Friday, August 17, 2012

The Broker Learns Broken Italian

The BrokerThe Broker by John Grisham
My rating: 3 of 5 stars

I think maybe John Grisham bought some Rosetta Stone software to try to learn Italian, got frustrated with it, and then spent the rest of the day imagining a situation in which someone would actually be motivated to learn Italian quickly.  Presto: you have The Broker, in which a felon is pardoned and whisked off to Italy in a sort of ersatz witness-protection operation, where his life depends on passing for a native Italian.  There are pages and pages and pages of description of his Italian lessons and his motivation to learn (he keeps making the tutor start lessons earlier and earlier), and we're inside his head as he recites the Italian word for everything in his apartment.

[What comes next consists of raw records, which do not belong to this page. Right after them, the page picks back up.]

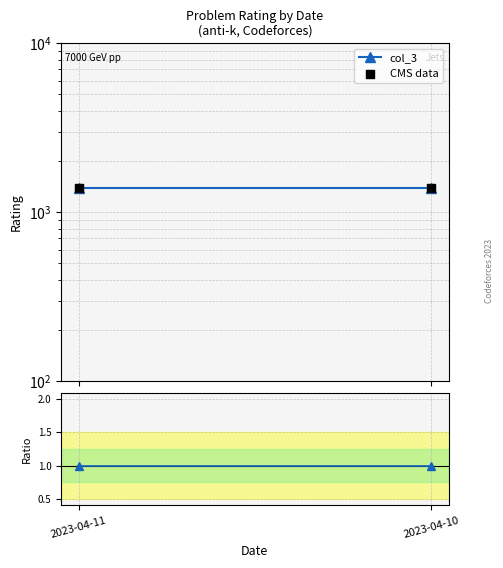

Which series contains the highest Y value?

col_3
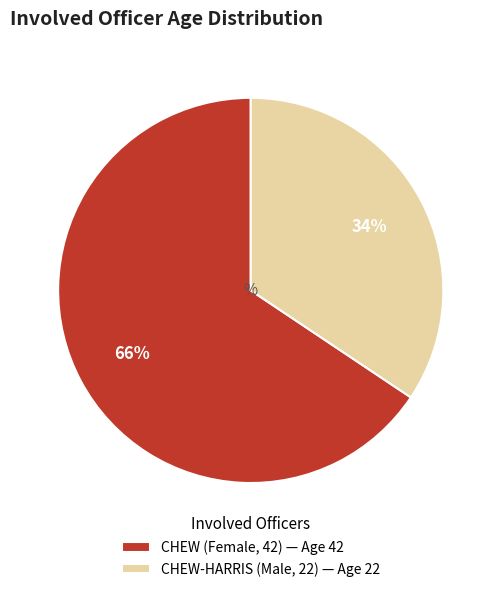

Approximately how many times larger is the value at CHEW (Female, 42) — Age 42 compared to CHEW-HARRIS (Male, 22) — Age 22?

1.9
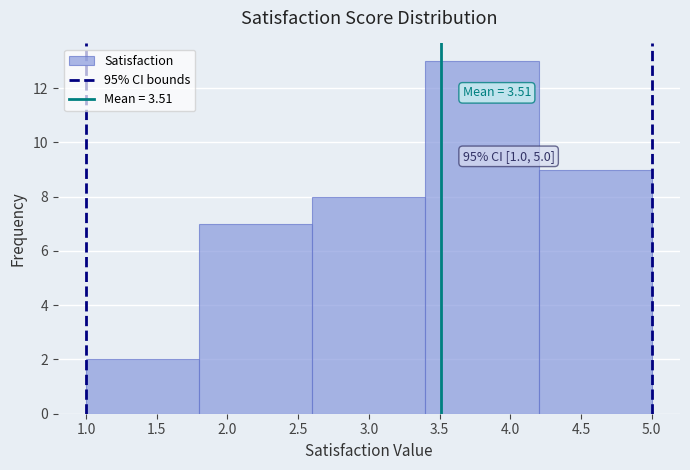

Over which range of the x-axis is the bar tallest?

3.4 to 4.2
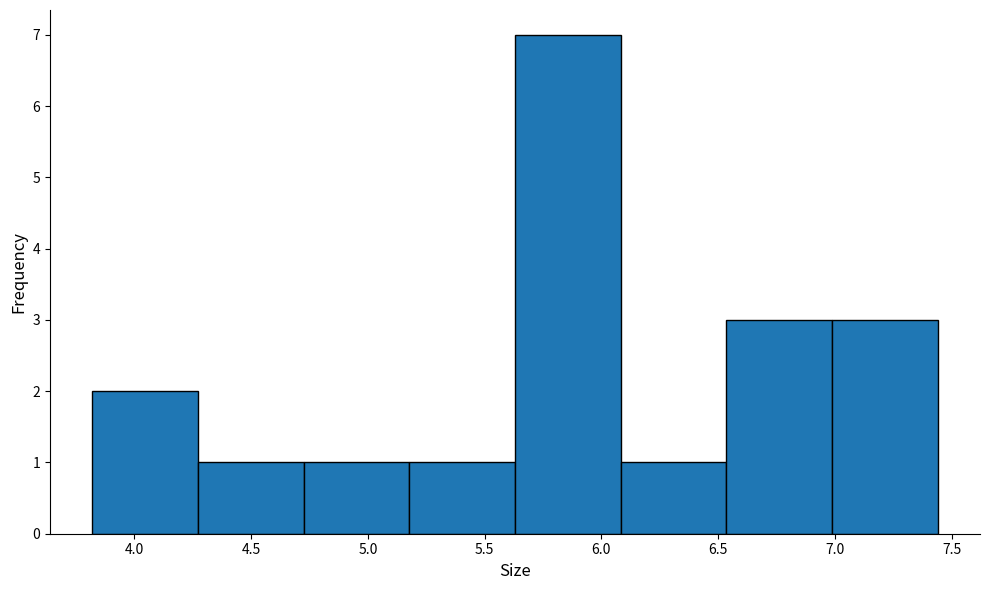

Reading left to right, transcribe this chart: for each bar, give the range it covers on the x-axis and its height. Neither the bar edges nor the heights are printed on the chart, so give them approximately, as read against the axes.

3.80 to 4.25: 2
4.25 to 4.75: 1
4.75 to 5.20: 1
5.20 to 5.65: 1
5.65 to 6.10: 7
6.10 to 6.55: 1
6.55 to 7.00: 3
7.00 to 7.45: 3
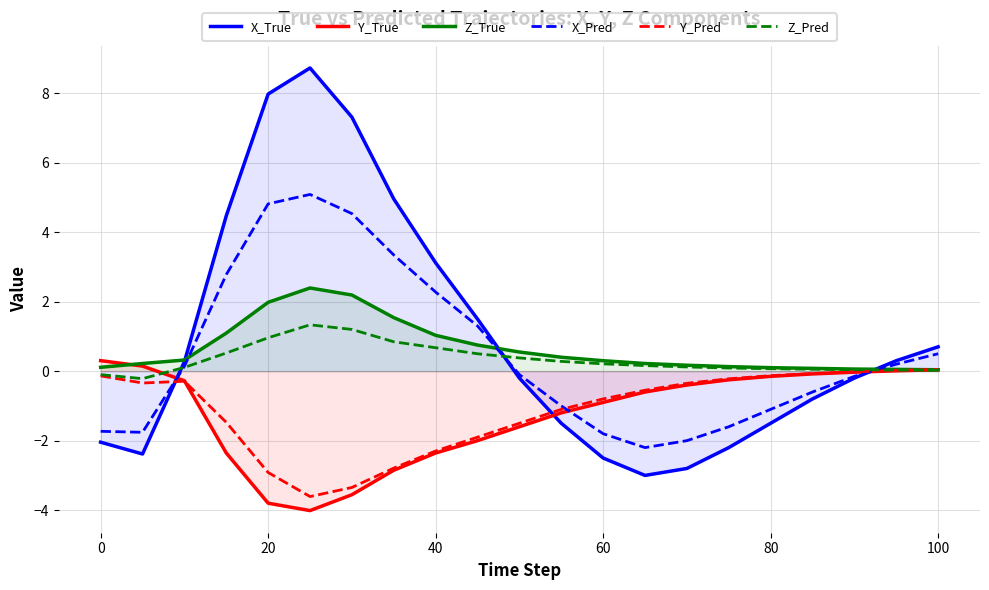

What is the average value of the X_True series?

1.0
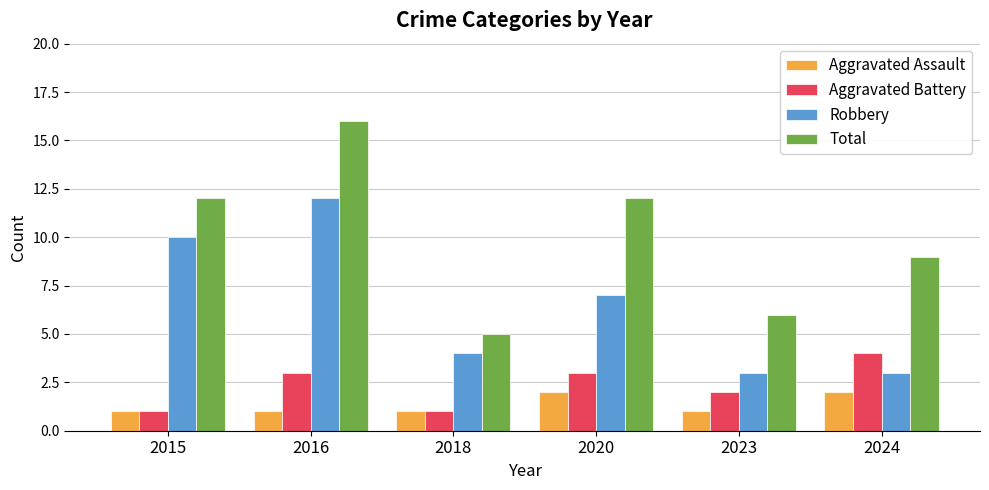

Rank the series at 2024 from highest to lowest value.

Total, Aggravated Battery, Robbery, Aggravated Assault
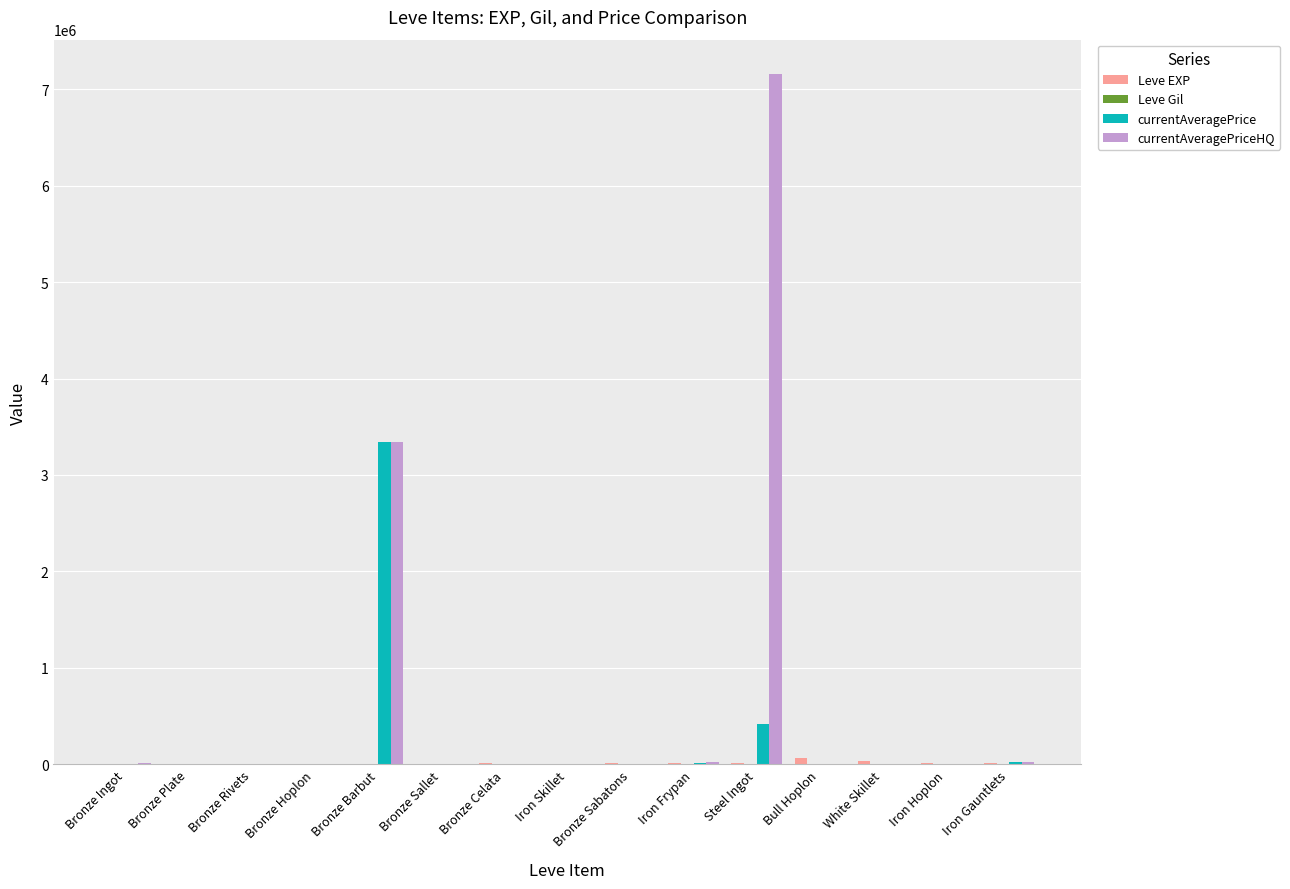

Which label corresponds to the largest value in the chart?

Steel Ingot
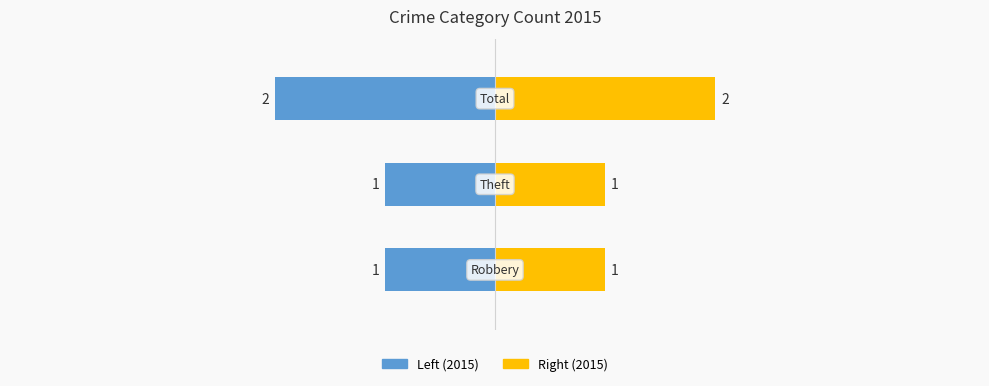

How many bars are there in total?

3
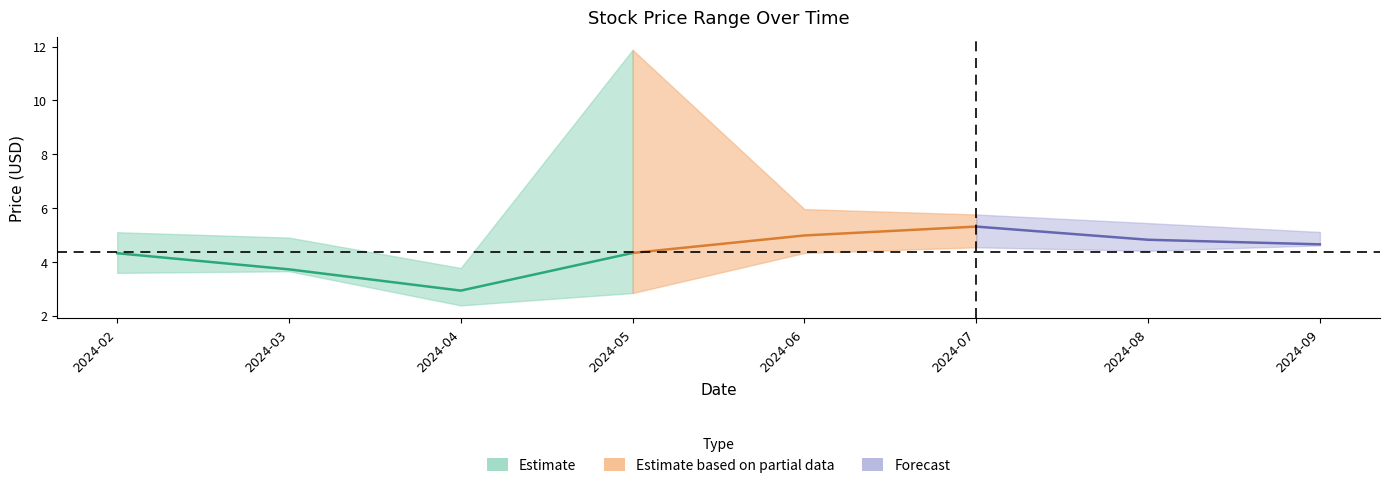

Reading left to right, list all the values displayed in this chart.

Open: 4.1	4.3	3.7	2.9	5.4	4.9	5.3	4.8
High: 5.1	4.9	3.8	11.9	6.0	5.8	5.4	5.1
Low: 3.6	3.7	2.4	2.8	4.3	4.5	4.4	4.6
Close: 4.3	3.7	2.9	4.3	5.0	5.3	4.8	4.7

Now, I like languages and occasionally mumbled some of the words out loud to myself while reading just to test my Italian accent, so I enjoyed the weird preoccupation with learning Italian.  However, you have to admit it's a bizarrely academic preoccupation for a run-for-your-life thriller--especially when, in the context of the story, it's wholly unnecessary to the point of being unbelievable.  Surely if the point is for this American guy to blend in while in hiding, you'd stash him in... Canada, Australia, England?  You know, where the language skills he already has will be useful?  And since it turns out that the US government is just waiting to see whether the Russians, the Chinese, or the Israelis will find and kill the fugitive first, I don't understand why they would bother paying a tutor a full-time salary to teach the guy flawless Italian.  So I'm back to where I started: all I can figure is that Grisham really wanted to write a story about learning to speak Italian.